Quote the records that follow in full, leaving the pictures out.

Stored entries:
++++++++++
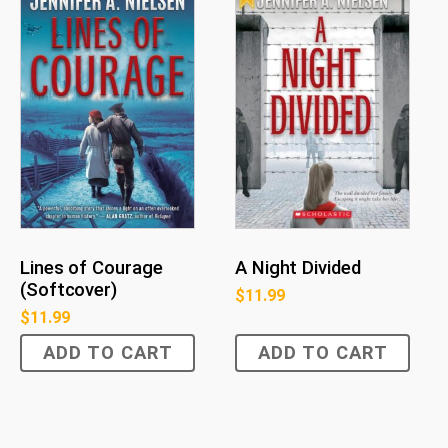
Lines of Courage
A Night Divided
(Softcover)
$
11.99
$
11.99
ADD TO CART
ADD TO CART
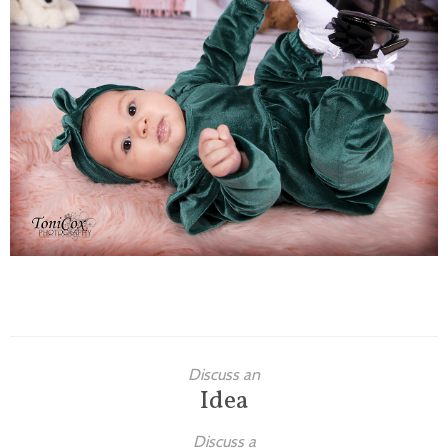
Families
Children
Engagement
High School Seniors
Holiday/Occasion
Weddings
Discuss an
Idea
Discuss a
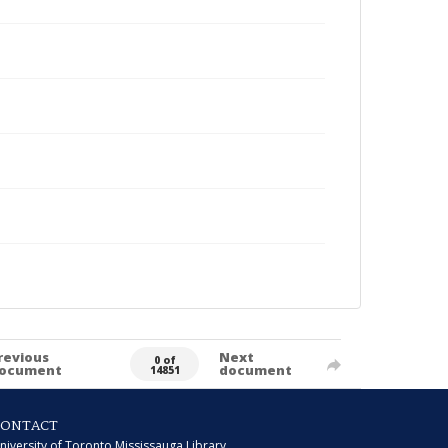
revious
Next
0 of
ocument
document
14851
CONTACT
niversity of Toronto Mississauga Library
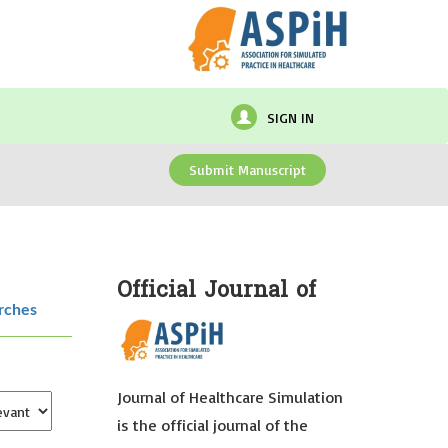
SIGN IN
Submit Manuscript
Official Journal of
rches
Journal of Healthcare Simulation
is the official journal of the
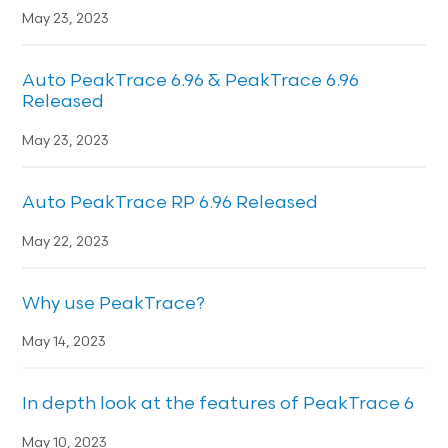
May 23, 2023
Auto PeakTrace 6.96 & PeakTrace 6.96
Released
May 23, 2023
Auto PeakTrace RP 6.96 Released
May 22, 2023
Why use PeakTrace?
May 14, 2023
In depth look at the features of PeakTrace 6
May 10, 2023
++++++++++
ANSWER SECTION:
Lines of Courage
A Night Divided
(Softcover)
$
11.99
$
11.99
ADD TO CART
ADD TO CART
Families
Children
Engagement
High School Seniors
Holiday/Occasion
Weddings
Discuss an
Idea
Discuss a
revious
Next
0 of
ocument
document
14851
CONTACT
niversity of Toronto Mississauga Library
SIGN IN
Submit Manuscript
Official Journal of
rches
Journal of Healthcare Simulation
is the official journal of the
May 23, 2023
Auto PeakTrace 6.96 & PeakTrace 6.96
Released
May 23, 2023
Auto PeakTrace RP 6.96 Released
May 22, 2023
Why use PeakTrace?
May 14, 2023
In depth look at the features of PeakTrace 6
May 10, 2023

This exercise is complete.